The current study, showed a significant positive correlation between TLR2 MFI and IL18 levels in obese diabetic and obese non-diabetic subjects. These results could be attributed to that TLRs can be activated by a variety of dietary factors and endogenous damage-associated signals (DAMPs) in response to obesity-induced metabolic stress. Both TLR2 and TLR4 have been shown to sense free fatty acids; in addition, ceramides, high-mobility group box 1(HMGB1) , fetuin-A, heat shock proteins, and modified LDLs can also activate TLR4. TLR2 and TLR4 then signal through MyD88 to activate the NF-κB and MAPK pathways to inhibit insulin signaling through insulin receptor substrate (IRS) serine phosphorylation and to induce the transcription of proinflammatory cytokines, such as TNF and IL-6, as well as pro– IL-1β and proIL-18 .

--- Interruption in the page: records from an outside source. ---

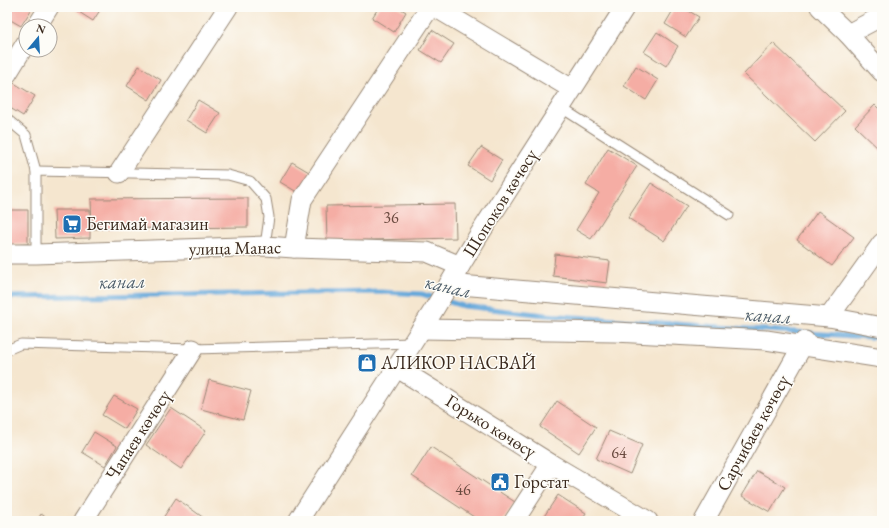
<svg xmlns="http://www.w3.org/2000/svg" width="889" height="528" font-family="'EB Garamond',serif">
<style>
.lines{fill:none;stroke-linecap:round;stroke-linejoin:round}
.stream{stroke:#66a8da;stroke-width:5}
.building{fill:#f5ada4}
.service-casing{stroke:#988876;stroke-width:11}
.minor-casing{stroke:#988876;stroke-width:21}
.service{stroke:#fff;stroke-width:9}
.minor{stroke:#fff;stroke-width:19}
.labels{text-anchor:middle;stroke-width:3;stroke-linejoin:round;paint-order:stroke}
.number-label{font-size:16px;fill:#6a4b40}
.street-label{font-size:18px;fill:#3b2a1e;stroke:#fdfcf7}
.poi-label{font-size:18px;fill:#3b2a1e;stroke:#fdfcf7;text-anchor:start}
.water-label{font-size:19px;font-style:italic;fill:#4c5c69;stroke:#fdfcf7}
</style>
<rect width="100%" height="100%" fill="#fdfcf7"/>
<filter id="ink" filterUnits="userSpaceOnUse"><feTurbulence type="fractalNoise" baseFrequency=".025" numOctaves="2"/><feDisplacementMap in="SourceGraphic" scale="8" xChannelSelector="R" yChannelSelector="G"/><feConvolveMatrix kernelMatrix="1 2 1 2 8 2 1 2 1" color-interpolation-filters="sRGB"/></filter>
<filter id="wash" filterUnits="userSpaceOnUse"><feTurbulence type="fractalNoise" baseFrequency=".012" numOctaves="4" result="noise"/><feDisplacementMap in="SourceGraphic" scale="16" xChannelSelector="R" yChannelSelector="G"/><feGaussianBlur stdDeviation="0.9" result="paint"/><feColorMatrix in="noise" values="0 0 0 0 0 0 0 0 0 0 0 0 0 0 0 0 0 1.4 0 .05"/><feComposite in="paint" operator="in"/></filter>
<g filter="url(#wash)">
<rect width="100%" height="100%" fill="#f5e6cf"/>
<g class="lines">
<g class="stream">
<polyline points="7,297 381,292 422,294 435,298"/>
<polyline points="443,300 463,306 546,315 882,338"/>
</g>
</g>
<g id="blocks">
<g class="building">
<polygon points="7,7 33,7 21,26 7,18"/>
<polygon points="71,7 102,7 93,21"/>
<polygon points="379,7 398,7 406,12 394,32 372,18"/>
<polygon points="675,7 682,7 699,17 686,37 665,24"/>
<polygon points="432,30 454,44 441,63 420,50"/>
<polygon points="657,32 678,46 666,66 644,52"/>
<polygon points="773,43 845,111 815,142 744,74"/>
<polygon points="139,66 161,80 149,100 127,86"/>
<polygon points="636,66 658,80 646,100 624,86"/>
<polygon points="14,83 35,96 23,116 7,106 7,93"/>
<polygon points="198,100 220,113 207,133 186,120"/>
<polygon points="875,105 882,112 882,152 855,126"/>
<polygon points="481,147 502,160 490,180 468,166"/>
<polygon points="608,148 637,166 591,239 576,230 599,193 586,185"/>
<polygon points="292,162 314,175 302,195 280,182"/>
<polygon points="651,183 687,206 664,241 628,218"/>
<polygon points="248,198 248,227 92,229 91,199"/>
<polygon points="455,204 456,238 327,241 326,206"/>
<polygon points="7,210 28,210 28,244 7,245"/>
<polygon points="54,210 90,210 90,238 55,239"/>
<polygon points="818,211 854,237 832,266 797,240"/>
<polygon points="555,254 610,261 607,283 553,276"/>
<polygon points="209,380 251,391 243,420 201,409"/>
<polygon points="114,396 137,409 125,429 102,415"/>
<polygon points="557,401 596,427 579,453 540,427"/>
<polygon points="171,408 206,431 181,469 146,445"/>
<polygon points="609,431 642,445 630,474 596,459"/>
<polygon points="94,432 117,446 105,466 82,452"/>
<polygon points="431,447 515,502 503,521 480,521 412,476"/>
<polygon points="757,471 785,487 770,512 742,496"/>
<polygon points="558,495 586,513 581,521 541,521"/>
<polygon points="176,498 208,521 161,521"/>
<polygon points="41,514 52,521 37,521"/>
</g>
</g>
</g>
<g filter="url(#ink)">
<use href="#blocks" fill-opacity="0" stroke="#988876" stroke-width="1"/>
<g class="lines">
<g class="service-casing">
<g id="service">
<polyline points="560,107 729,215"/>
<polyline points="7,119 26,135 36,171"/>
<polyline points="36,254 36,171 228,175 250,181 266,199 269,217 265,246"/>
<polyline points="7,350 21,344 193,349 412,343"/>
</g>
</g>
<g class="minor-casing">
<g id="minor">
<polyline points="435,7 572,89"/>
<polyline points="820,7 848,34 882,72"/>
<polyline points="37,26 49,7"/>
<polyline points="848,34 882,16"/>
<polyline points="7,74 26,43"/>
<polyline points="119,173 228,7"/>
<polyline points="294,248 302,200 430,7"/>
<polyline points="7,254 36,254 265,246 294,248 427,252 460,266"/>
<polyline points="449,284 829,317 882,327"/>
<polyline points="829,317 882,243"/>
<polyline points="421,329 615,332 766,340 882,358"/>
<polyline points="396,367 551,464 648,521"/>
<polyline points="83,521 193,349"/>
<polyline points="298,521 433,311 460,266 479,235 625,7"/>
<polyline points="514,521 551,464"/>
<polyline points="704,521 805,341"/>
</g>
</g>
<use href="#service" class="service"/>
<use href="#minor" class="minor"/>
</g>
</g>
<defs>
<g id="supermarket-square" transform="scale(1)"><rect x="-9" y="-9" width="18" height="18" rx="4" fill="#1f6fb2" stroke="#fdfcf7"/><path d="M-6-5.5h2.5l.6 2H6L4.5 2H-2.5L-4.4-4H-6ZM-1.5 3.2a1.3 1.3 0 1 0 .1 0ZM3 3.2a1.3 1.3 0 1 0 .1 0Z" fill="#fff"/></g>
<g id="shop-square" transform="scale(1)"><rect x="-9" y="-9" width="18" height="18" rx="4" fill="#1f6fb2" stroke="#fdfcf7"/><path d="M-5-2.5h2.3a2.7 3.5 0 0 1 5.4 0H5L5.5 6h-11ZM-1.5-2.5h3a1.5 2.3 0 0 0-3 0Z" fill="#fff"/></g>
<g id="civic-square" transform="scale(1)"><rect x="-9" y="-9" width="18" height="18" rx="4" fill="#1f6fb2" stroke="#fdfcf7"/><path d="M-.6-6.5H3V-4.5H.6V-3L4-1V1h2V6H-6V1h2V-1L-.6-3ZM-1.2 2.5V6h2.4V2.5Z" fill="#fff"/></g>
</defs>
<g fill-rule="evenodd">
<use href="#supermarket-square" x="72" y="224"/>
<use href="#shop-square" x="367" y="363"/>
<use href="#civic-square" x="500" y="482"/>
</g>
<g class="labels">
<g class="number-label">
<text x="391" y="223">36</text>
<text x="619" y="458">64</text>
<text x="463" y="495">46</text>
</g>
<g class="street-label">
<text transform="translate(500 203) rotate(-58)" y="6">Шопоков көчөсү</text>
<text transform="translate(235 248) rotate(-1)" y="6">улица Манас</text>
<text transform="translate(491 426) rotate(32)" y="6">Горько көчөсү</text>
<text transform="translate(753 433) rotate(-61)" y="6">Сарчибаев көчөсү</text>
<text transform="translate(138 435) rotate(-57)" y="6">Чапаев көчөсү</text>
</g>
<g class="poi-label">
<text x="86" y="230">Бегимай магазин</text>
<text x="381" y="369">АЛИКОР НАСВАЙ</text>
<text x="514" y="488">Горстат</text>
</g>
<g class="water-label">
<text transform="translate(122 281) rotate(-1)" y="7">канал</text>
<text transform="translate(448 286) rotate(13)" y="7">канал</text>
<text transform="translate(768 315) rotate(4)" y="7">канал</text>
</g>
</g>
<rect width="889" height="528" fill="none" stroke="#fdfcf7" stroke-width="24"/>
<g transform="translate(38 38) rotate(18)"><circle r="19" fill="#fdfcf7" stroke="#afa8a0"/>
<path d="M0-3L7 15L0 10L-7 15Z" fill="#1f6fb2"/>
<text y="-6" font-size="11" font-weight="bold" text-anchor="middle" fill="#3b2a1e">N</text>
</g>
</svg>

This study demonstrated that the expression of TLR2 on CD14 ± monocytes was up regulated in obese diabetic patients and was associated with inflammatory response as assessed by increased serum levels of IL-18. These findings indicated that TLR2, and IL-18 played a significant role in pathogenesis of type 2 diabetes in obese patient. Which could be used to pave the way for prophylactic or therapeutic procedures? as the possibility of using pharmacological blockage of TLR2 or its ligand in future therapy of diabetes.
The authors declare no conflict of interest. This research received no specific grant from any funding agency in the public or commercial sphere.